> [Web page edit records]:
····················
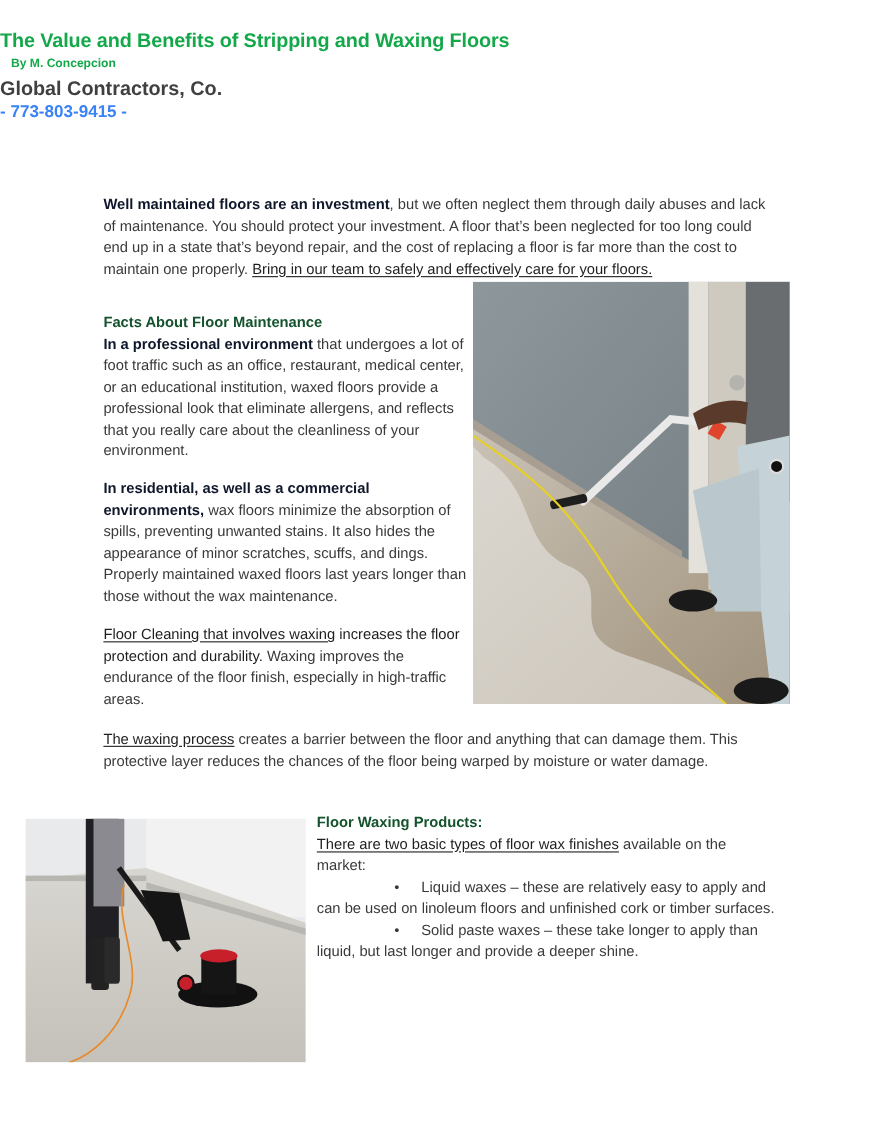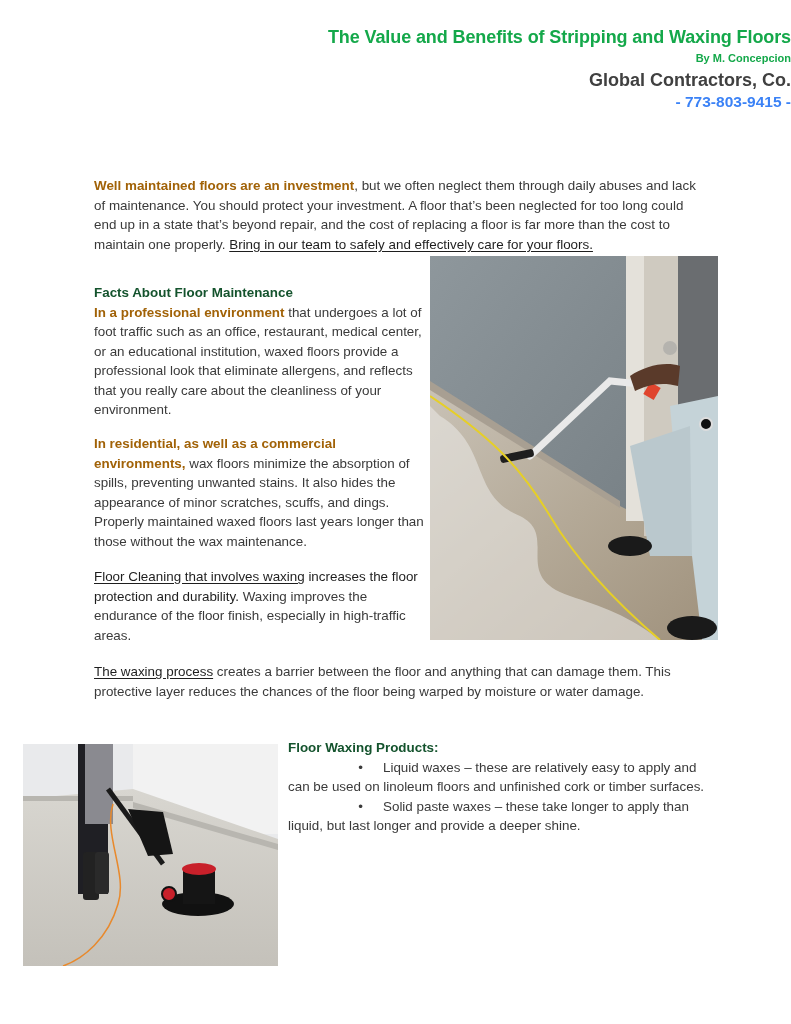"The Value and Benefits of" .header { text-align: right -> left }
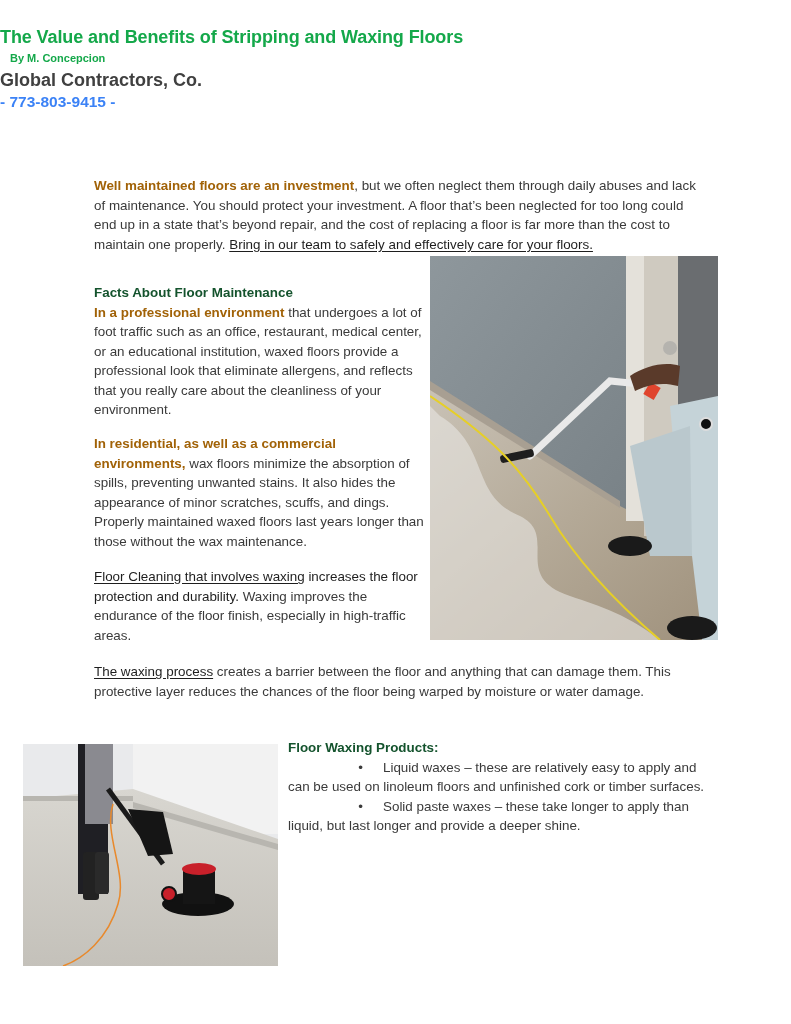"Well maintained floors are an" .para b { color: #a16207 -> #0f172a }
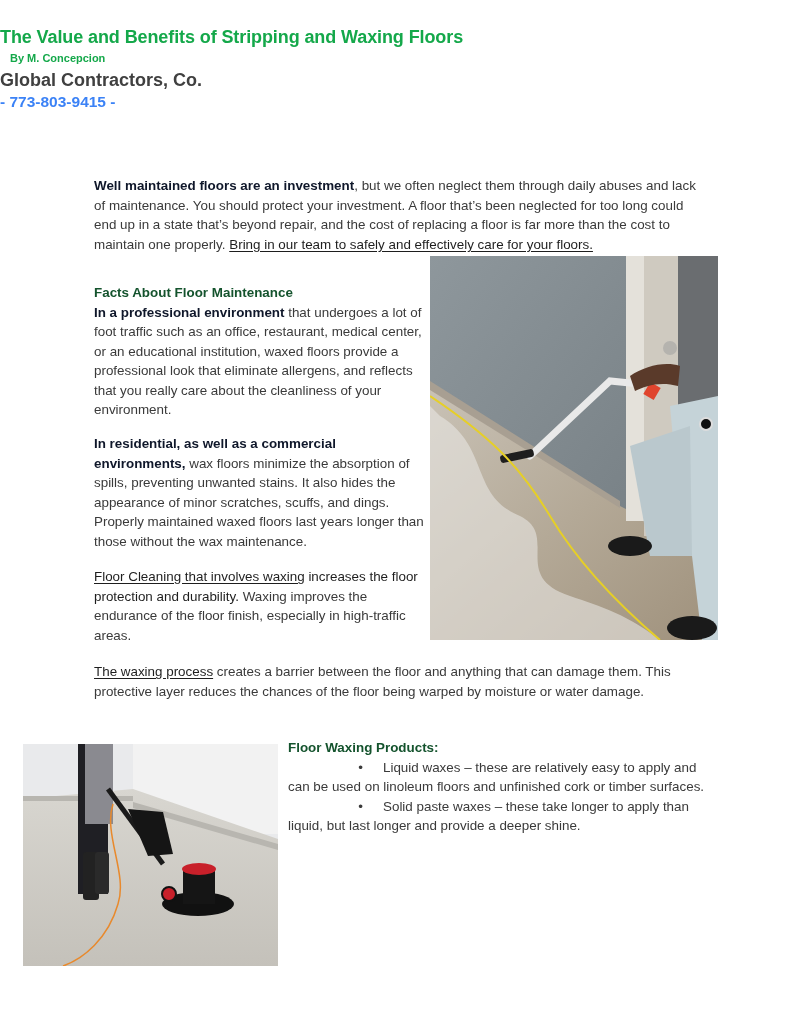"There are two basic types" p { html: none -> <p><span>There are two basic types of floor wax finishes</span><span> available on the market:</span></p> }
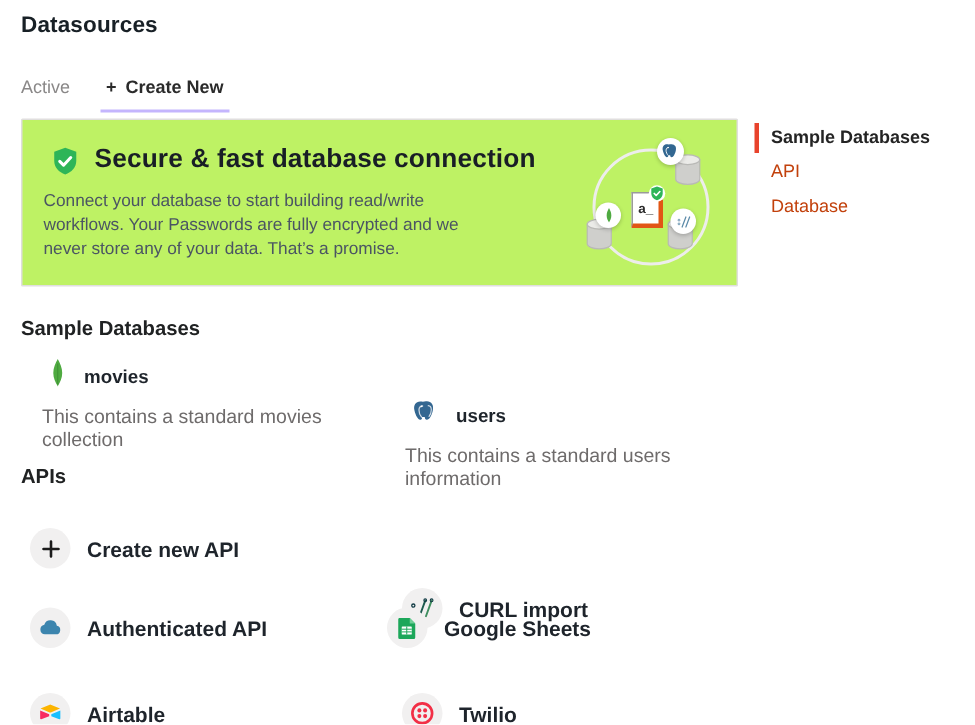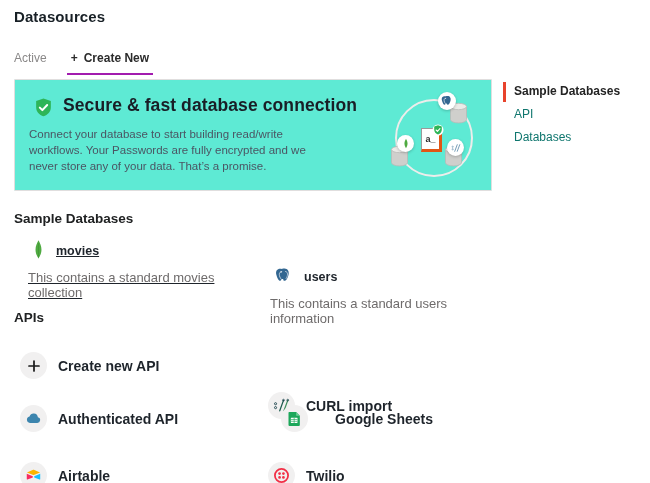"+ Create New" .tab-active { border-bottom: 2px solid #a21caf -> 2px solid #c4b5fd }
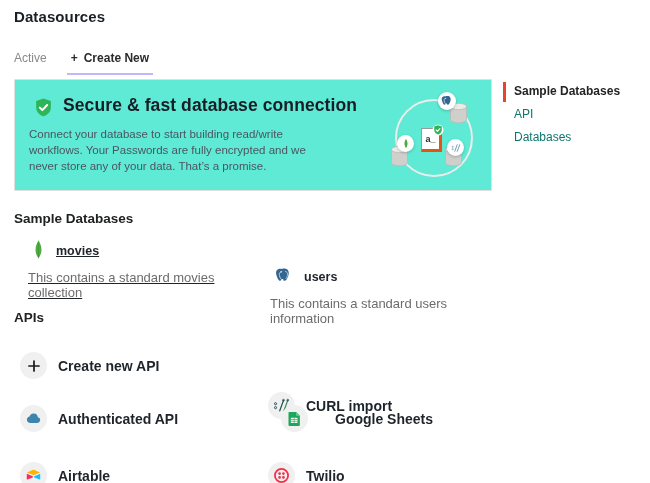"Secure & fast database connection" .banner { background: #5eead4 -> #bef264 }
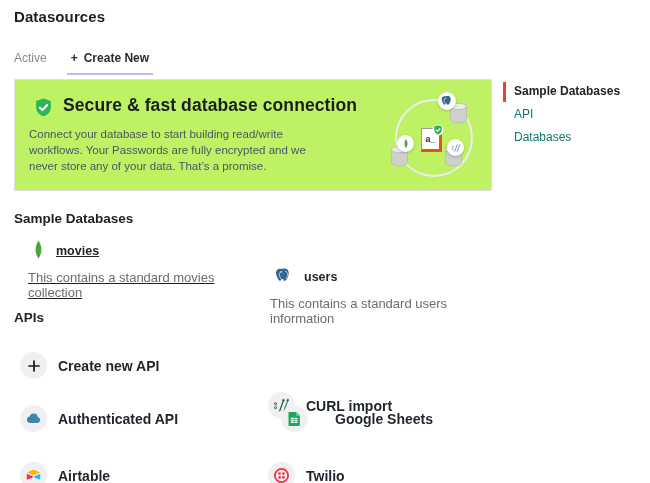"API" .side-item.off { color: #0f766e -> #c2410c }
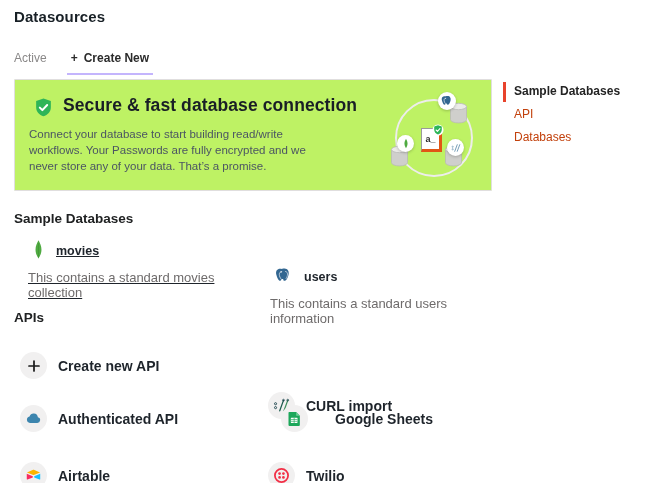"Databases" div.side-item { text: Databases -> Database }
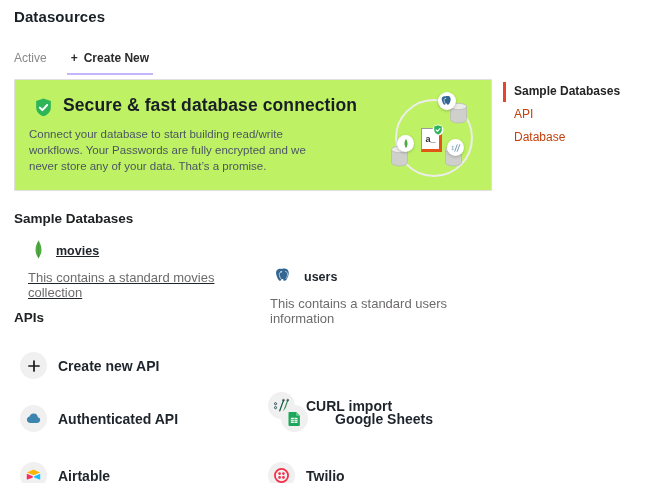"movies" div.abs { text-decoration: underline -> none }
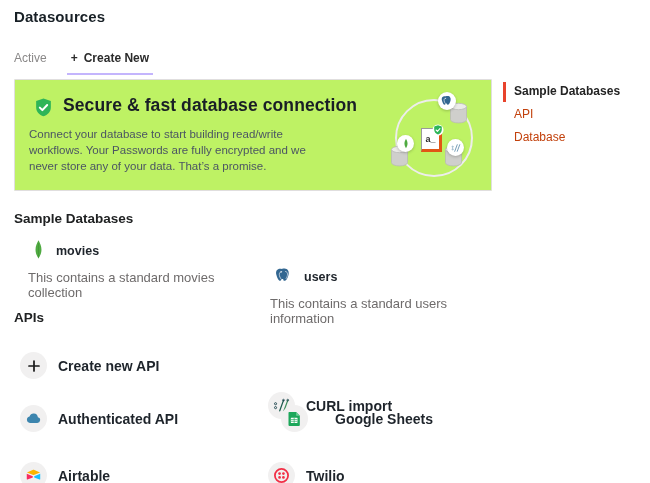"Google Sheets" div.abs { gap: 16px -> none; left: 281px -> 258px }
····················
> [WHAT YOU WILL DO]:
Exclude the pictures and give back the rest of the data above exactly as written.

> [OUTPUT OF THE EXERCISE]:
"The Value and Benefits of" .header { text-align: right -> left }
"Well maintained floors are an" .para b { color: #a16207 -> #0f172a }
"There are two basic types" p { html: none -> <p><span>There are two basic types of floor wax finishes</span><span> available on the market:</span></p> }
"+ Create New" .tab-active { border-bottom: 2px solid #a21caf -> 2px solid #c4b5fd }
"Secure & fast database connection" .banner { background: #5eead4 -> #bef264 }
"API" .side-item.off { color: #0f766e -> #c2410c }
"Databases" div.side-item { text: Databases -> Database }
"movies" div.abs { text-decoration: underline -> none }
"Google Sheets" div.abs { gap: 16px -> none; left: 281px -> 258px }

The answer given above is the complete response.